Porém, no último dia de campanha (7 de Outubro), a Aximage, a contra-corrente,
surpreendeu e previu para TVI/DN/TSF que Manuel Maria Carrilho teria 34,7% e
Carmona Rodrigues 34,3%. O último dia de campanha foi dominado por esta notícia,
de manhã à noite: ambos empatados, com Carrilho em vantagem.
Domingo, dois
dias depois, as eleições falaram: Carmona venceu com 42,4% contra 26,6% de
Carrilho. Vergonha! A Aximage enganara-se estrondosamente. Não apresentou
qualquer explicação ou um pedido de desculpas. TVI, DN e TSF também não. Ao
enganar-se, a sondagem enganou. E teve efeito decisivo nos resultados, levando
muitos eleitores a desviarem o voto, para reforçarem Carmona.

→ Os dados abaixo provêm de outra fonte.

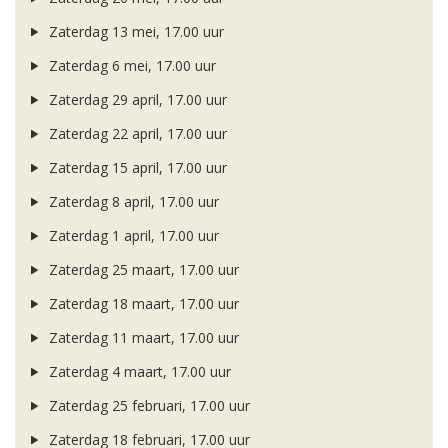
Zaterdag 13 mei, 17.00 uur
Zaterdag 6 mei, 17.00 uur
Zaterdag 29 april, 17.00 uur
Zaterdag 22 april, 17.00 uur
Zaterdag 15 april, 17.00 uur
Zaterdag 8 april, 17.00 uur
Zaterdag 1 april, 17.00 uur
Zaterdag 25 maart, 17.00 uur
Zaterdag 18 maart, 17.00 uur
Zaterdag 11 maart, 17.00 uur
Zaterdag 4 maart, 17.00 uur
Zaterdag 25 februari, 17.00 uur
Zaterdag 18 februari, 17.00 uur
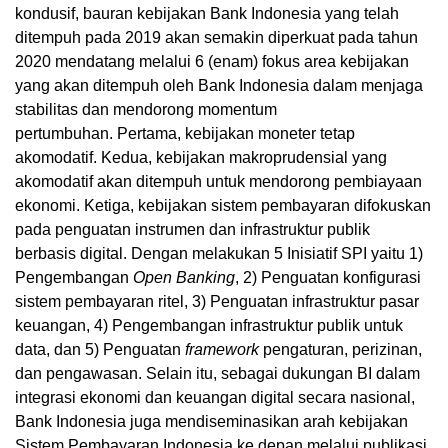
kondusif, bauran kebijakan Bank Indonesia yang telah
ditempuh pada 2019 akan semakin diperkuat pada tahun
2020 mendatang melalui 6 (enam) fokus area kebijakan
yang akan ditempuh oleh Bank Indonesia dalam menjaga
stabilitas dan mendorong momentum
pertumbuhan. Pertama, kebijakan moneter tetap
akomodatif. Kedua, kebijakan makroprudensial yang
akomodatif akan ditempuh untuk mendorong pembiayaan
ekonomi. Ketiga, kebijakan sistem pembayaran difokuskan
pada penguatan instrumen dan infrastruktur publik
berbasis digital. Dengan melakukan 5 Inisiatif SPI yaitu 1)
Pengembangan
Open Banking
, 2) Penguatan konfigurasi
sistem pembayaran ritel, 3) Penguatan infrastruktur pasar
keuangan, 4) Pengembangan infrastruktur publik untuk
data, dan 5) Penguatan
framework
pengaturan, perizinan,
dan pengawasan. Selain itu, sebagai dukungan BI dalam
integrasi ekonomi dan keuangan digital secara nasional,
Bank Indonesia juga mendiseminasikan arah kebijakan
Sistem Pembayaran Indonesia ke depan melalui publikasi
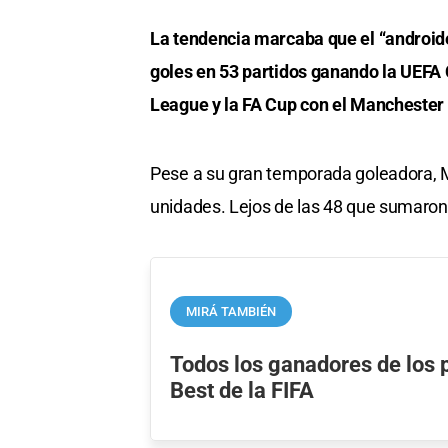
La tendencia marcaba que el “androide
goles en 53 partidos ganando la UEFA
League y la FA Cup con el Manchester 
Pese a su gran temporada goleadora, 
unidades. Lejos de las 48 que sumaron
MIRÁ TAMBIÉN
Todos los ganadores de los
Best de la FIFA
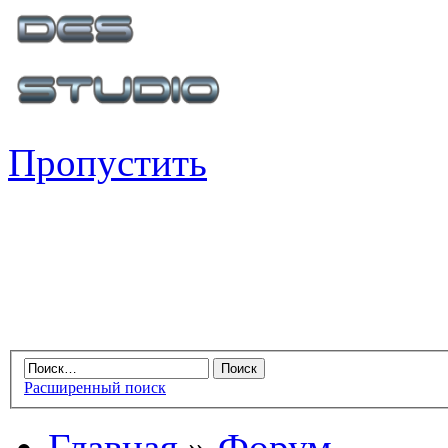
Пропустить
Расширенный поиск
Главная
»
Форум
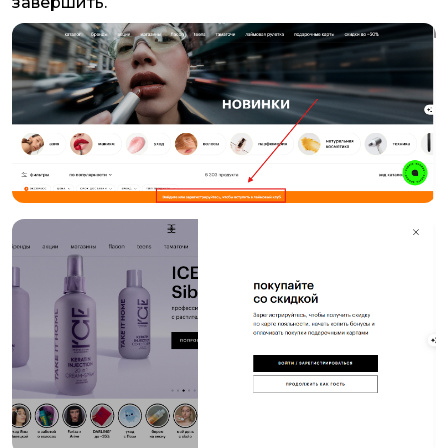
завершить.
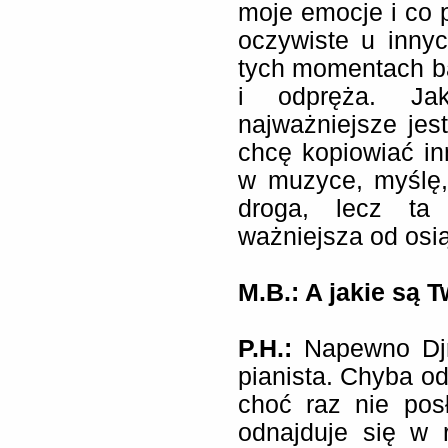
moje emocje i co p
oczywiste u inny
tych momentach ba
i odpręża. Ja
najważniejsze jes
chcę kopiowiać i
w muzyce, myślę,
droga, lecz ta
ważniejsza od osi
M.B.: A jakie są 
P.H.:
Napewno Djr
pianista. Chyba od
choć raz nie pos
odnajduje się w 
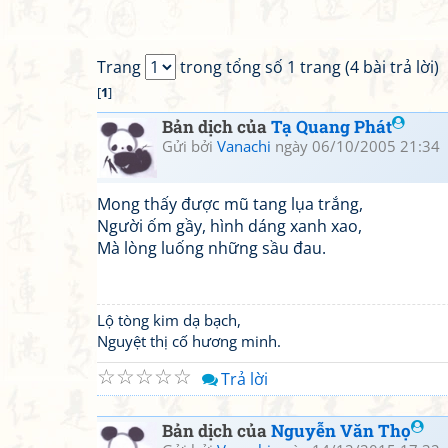
Trang
trong tổng số 1 trang (4 bài trả lời)
[
1
]
Bản dịch của
Tạ Quang Phát
Gửi bởi
Vanachi
ngày 06/10/2005 21:34
Mong thấy được mũ tang lụa trắng,
Người ốm gầy, hình dáng xanh xao,
Mà lòng luống những sầu đau.
Lộ tòng kim dạ bạch,
Nguyệt thị cố hương minh.
☆
☆
☆
☆
☆
Trả lời
Bản dịch của
Nguyễn Văn Thọ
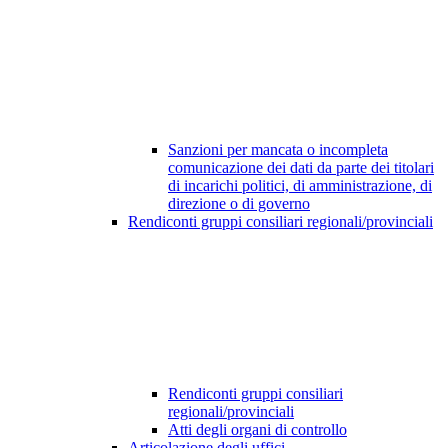
Sanzioni per mancata o incompleta
comunicazione dei dati da parte dei titolari
di incarichi politici, di amministrazione, di
direzione o di governo
Rendiconti gruppi consiliari regionali/provinciali
Rendiconti gruppi consiliari
regionali/provinciali
Atti degli organi di controllo
Articolazione degli uffici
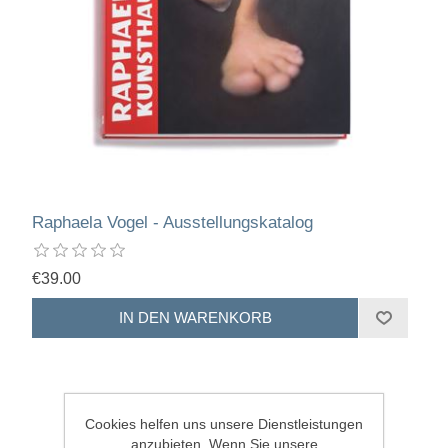
Raphaela Vogel - Ausstellungskatalog
€39.00
Cookies helfen uns unsere Dienstleistungen
anzubieten. Wenn Sie unsere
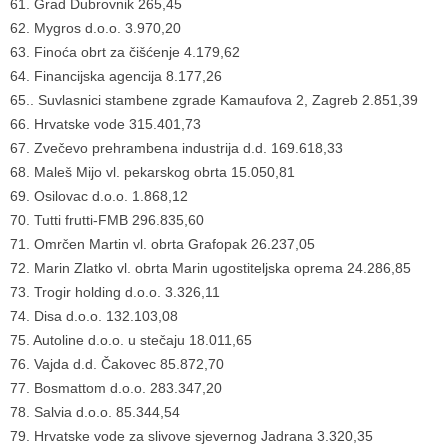
61. Grad Dubrovnik 265,45
62. Mygros d.o.o. 3.970,20
63. Finoća obrt za čišćenje 4.179,62
64. Financijska agencija 8.177,26
65.. Suvlasnici stambene zgrade Kamaufova 2, Zagreb 2.851,39
66. Hrvatske vode 315.401,73
67. Zvečevo prehrambena industrija d.d. 169.618,33
68. Maleš Mijo vl. pekarskog obrta 15.050,81
69. Osilovac d.o.o. 1.868,12
70. Tutti frutti-FMB 296.835,60
71. Omrčen Martin vl. obrta Grafopak 26.237,05
72. Marin Zlatko vl. obrta Marin ugostiteljska oprema 24.286,85
73. Trogir holding d.o.o. 3.326,11
74. Disa d.o.o. 132.103,08
75. Autoline d.o.o. u stečaju 18.011,65
76. Vajda d.d. Čakovec 85.872,70
77. Bosmattom d.o.o. 283.347,20
78. Salvia d.o.o. 85.344,54
79. Hrvatske vode za slivove sjevernog Jadrana 3.320,35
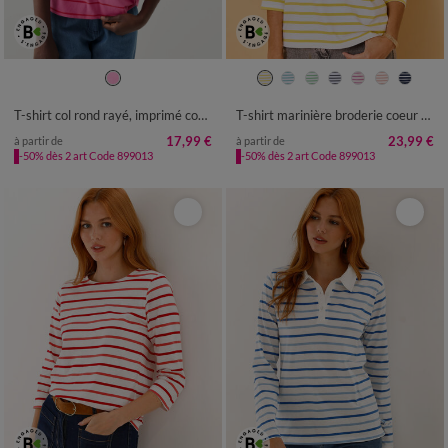
34/36
38/40
42/44
46/48
34/36
38/40
42/44
46/48
50
52
54
50
52
54
T-shirt col rond rayé, imprimé coeur doré
T-shirt marinière broderie coeur doré en coton biologique(**)
17,99 €
23,99 €
à partir de
à partir de
-50% dès 2 art Code 899013
-50% dès 2 art Code 899013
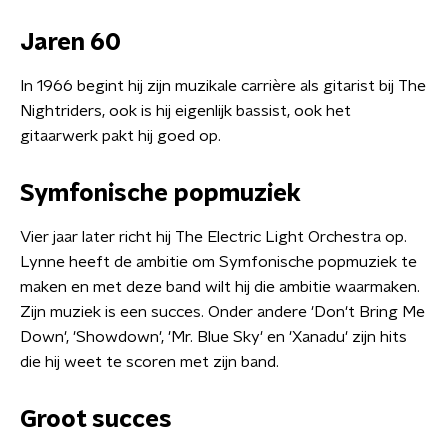
Jaren 60
In 1966 begint hij zijn muzikale c
arrière
als gitarist bij The
Nightriders, ook is hij eigenlijk bassist, ook het
gitaarwerk pakt hij goed op.
Symfonische popmuziek
Vier jaar later richt hij The Electric Light Orchestra op.
Lynne heeft de ambitie om Symfonische popmuziek te
maken en met deze band wilt hij die ambitie waarmaken.
Zijn muziek is een succes. Onder andere 'Don't Bring Me
Down', 'Showdown', 'Mr. Blue Sky' en 'Xanadu' zijn hits
die hij weet te scoren met zijn band.
Groot succes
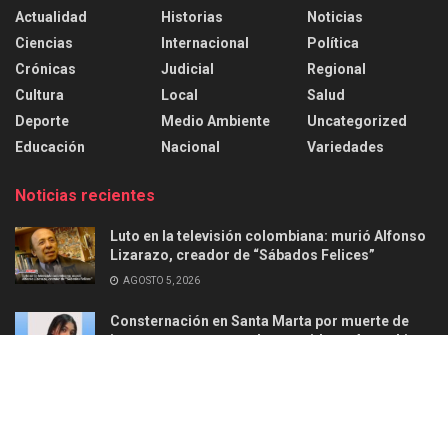
Actualidad
Historias
Noticias
Ciencias
Internacional
Política
Crónicas
Judicial
Regional
Cultura
Local
Salud
Deporte
Medio Ambiente
Uncategorized
Educación
Nacional
Variedades
Noticias recientes
Luto en la televisión colombiana: murió Alfonso
Lizarazo, creador de “Sábados Felices”
AGOSTO 5, 2026
Consternación en Santa Marta por muerte de
joven en ataque armado ocurrido en Aguachica
AGOSTO 2, 2026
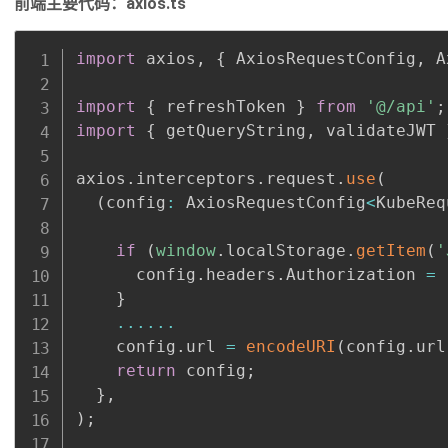
前端主要代码：axios.ts
import
axios
,
{
 AxiosRequestConfig
,
 A
import
{
 refreshToken 
}
from
'@/api'
;
import
{
 getQueryString
,
 validateJWT 
axios
.
interceptors
.
request
.
use
(
(
config
:
 AxiosRequestConfig
<
KubeReq
if
(
window
.
localStorage
.
getItem
(
'
      config
.
headers
.
Authorization
=
}
...
...
    config
.
url
=
encodeURI
(
config
.
url
return
 config
;
}
,
)
;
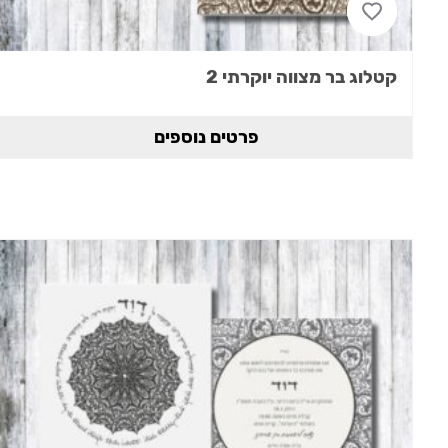
קטלוג בר מצווה יוקרתי 2
פרטים נוספים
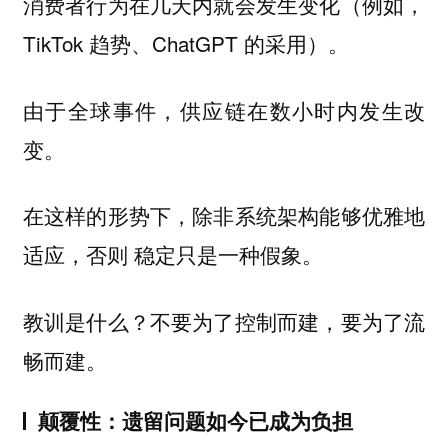
消费者行为在几天内就会发生变化（例如，
TikTok 趋势、ChatGPT 的采用）。
由于全球事件，供应链在数小时内发生改
变。
在这样的形势下，除非系统架构能够优雅地
适应，否则
稳定只是一种假象。
教训是什么？不要为了控制而建，要为了流
畅而建。
颠覆性：遗留问题如今已成为负担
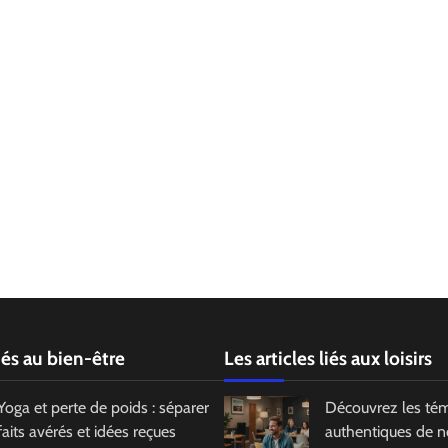
liés au bien-être
Les articles liés aux loisirs
Yoga et perte de poids : séparer
Découvrez les té
faits avérés et idées reçues
authentiques de no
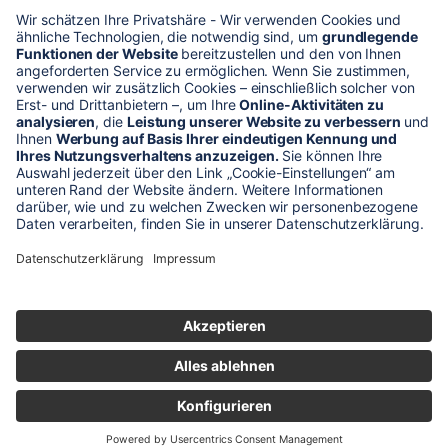
* Alle Preise verstehen sich zzgl. Mehrwertsteuer und Versandkosten
Unser Shop-Angebot richtet sich nur an gewerbliche
Kunden!
** LP = Listenneupreis (netto) des Herstellers
Anfragen und Bestellungen werden persönlich von unseren
Mitarbeitern bearbeitet. Sie erhalten in jedem Fall ein Angebot bzw.
eine Auftragsbestätigung.
Produktabbildungen von Gebrauchtartikeln entsprechen nicht immer
der vorrätigen Ware - sie können ähnliche Produkte zeigen.
© 2026 schaltec GmbH |
Impressum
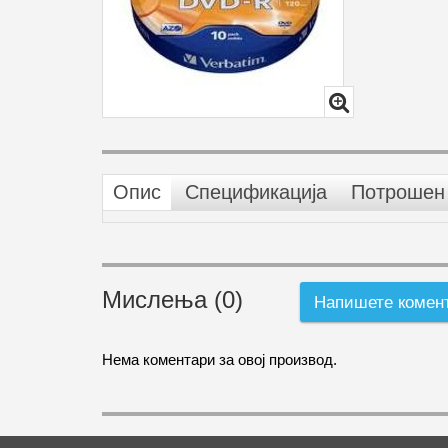
Опис
Спецификација
Потрошен 
Мислења (0)
Напишете комен
Нема коментари за овој производ.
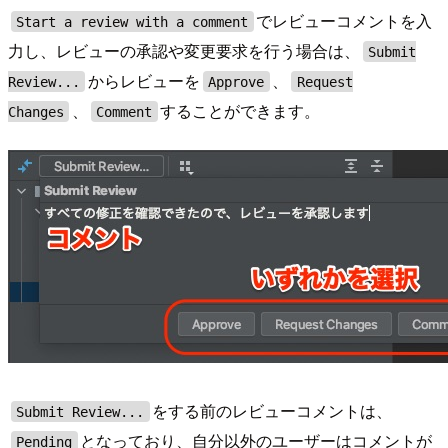
でレビューコメントを入
Start a review with a comment
力し、レビューの承認や変更要求を行う場合は、
Submit
からレビューを
、
Review...
Approve
Request
、
することができます。
Changes
Comment
をする前のレビューコメントは、
Submit Review...
となっており、自分以外のユーザーはコメントが
Pending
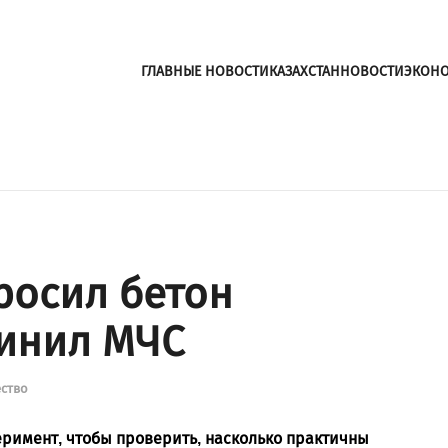
ГЛАВНЫЕ НОВОСТИ
КАЗАХСТАН
НОВОСТИ
ЭКОН
росил бетон
винил МЧС
ство
римент, чтобы проверить, насколько практичны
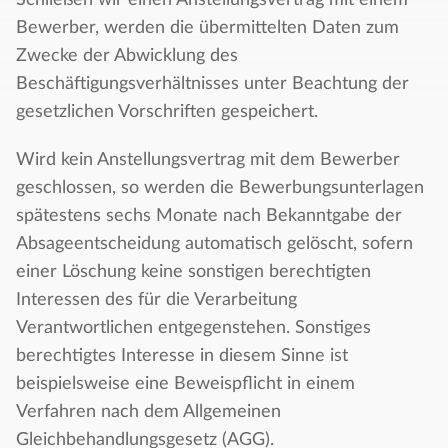
Schließen wir einen Anstellungsvertrag mit einem
Bewerber, werden die übermittelten Daten zum
Zwecke der Abwicklung des
Beschäftigungsverhältnisses unter Beachtung der
gesetzlichen Vorschriften gespeichert.
Wird kein Anstellungsvertrag mit dem Bewerber
geschlossen, so werden die Bewerbungsunterlagen
spätestens sechs Monate nach Bekanntgabe der
Absageentscheidung automatisch gelöscht, sofern
einer Löschung keine sonstigen berechtigten
Interessen des für die Verarbeitung
Verantwortlichen entgegenstehen. Sonstiges
berechtigtes Interesse in diesem Sinne ist
beispielsweise eine Beweispflicht in einem
Verfahren nach dem Allgemeinen
Gleichbehandlungsgesetz (AGG).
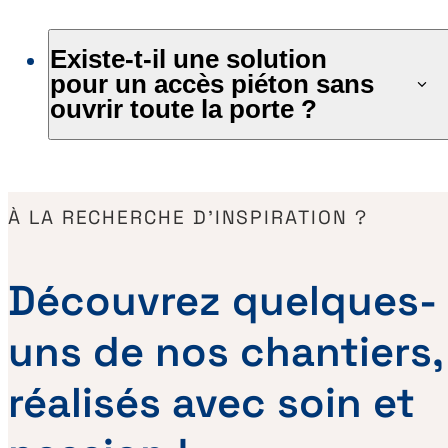
Existe-t-il une solution
pour un accès piéton sans
ouvrir toute la porte ?
À LA RECHERCHE D’INSPIRATION ?
Découvrez quelques-
uns de nos chantiers,
réalisés avec soin et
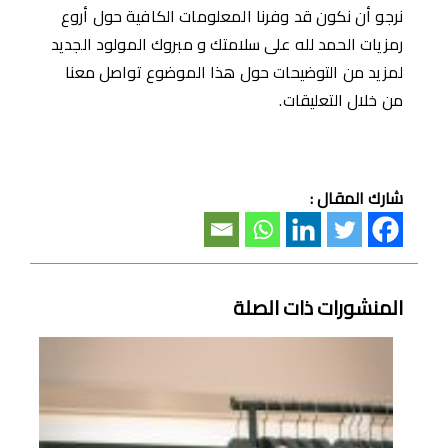
نرجو أن نكون قد وفرنا المعلومات الكافية حول أروع
رمزيات الحمد لله على سلامتك و مبروك المولود الجديد
لمزيد من التوضيحات حول هذا الموضوع تواصل معنا
من خلال التعليقات.
شارك المقال :
المنشورات ذات الصلة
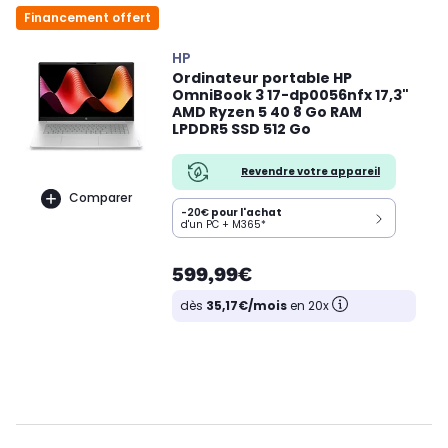
Financement offert
HP
Ordinateur portable HP
OmniBook 3 17-dp0056nfx 17,3"
AMD Ryzen 5 40 8 Go RAM
LPDDR5 SSD 512 Go
Revendre votre appareil
Comparer
-20€
pour l'achat
d'un PC + M365*
599,99€
dès
35,17€/mois
en 20x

A grande vítima
seria o CDS, com Maria José Nogueira Pinto a quase falhar a eleição, limitada aos
5,9% que não foram na onda do voto útil. Maria José, eleita, seria, depois, uma
vereadora bem marcante para a cidade.
Agora, nestas
eleições de 30 de Janeiro, é quase unânime o comentário de terem sido as
sondagens que provocaram a maioria absoluta para o PS e António Costa. Nunca a
previram. E, ao convergirem nos últimos dias de campanha para um cenário de
empate entre PS e PSD, provocaram uma vaga de voto útil no PS. Uma vaga curiosa,
pois juntou aos que queriam essa maioria também aqueles que a não queriam, mas
foram votar PS para o distanciar do PSD, com o conforto de, em caso algum,
António Costa obter maioria absoluta. Ironias do calculismo eleitoral.
Em Portugal,
as sondagens já foram proibidas nos períodos eleitorais. Inicialmente,
estiveram proibidas, nas eleições legislativas, desde a data de marcação da
eleição até ao seu dia seguinte. Outro regime, nas autárquicas e presidenciais,
foi o da proibição apenas durante a campanha eleitoral até ao dia seguinte à
eleição. Depois, evoluiu-se para a proibição somente na última semana de
campanha até à eleição. Hoje, não há proibição.
O motivo para
a proibição é justamente o receio de fraude e manipulação. E, na verdade, não é
preciso ser seguidor das teorias da conspiração para reconhecer que o perigo
existe e que objectivamente verifica-se.
Uma eleição é
mais importante do que escolher um sabonete, lançar um perfume ou testar a
receptividade a um tremoço crocante com mel. Nos produtos de mercado, as pequenas
margens de variação nos estudos não são muito relevantes. Já nas sondagens
essas margens são, muitas vezes, tudo. E há regras de obtenção e apresentação
da verdade que não podem ser simplificadas em estudos destinados ao público e
não ao cliente.
A ERC anda
por aí? A proibição pode ter de voltar, onde a regulação faz de conta.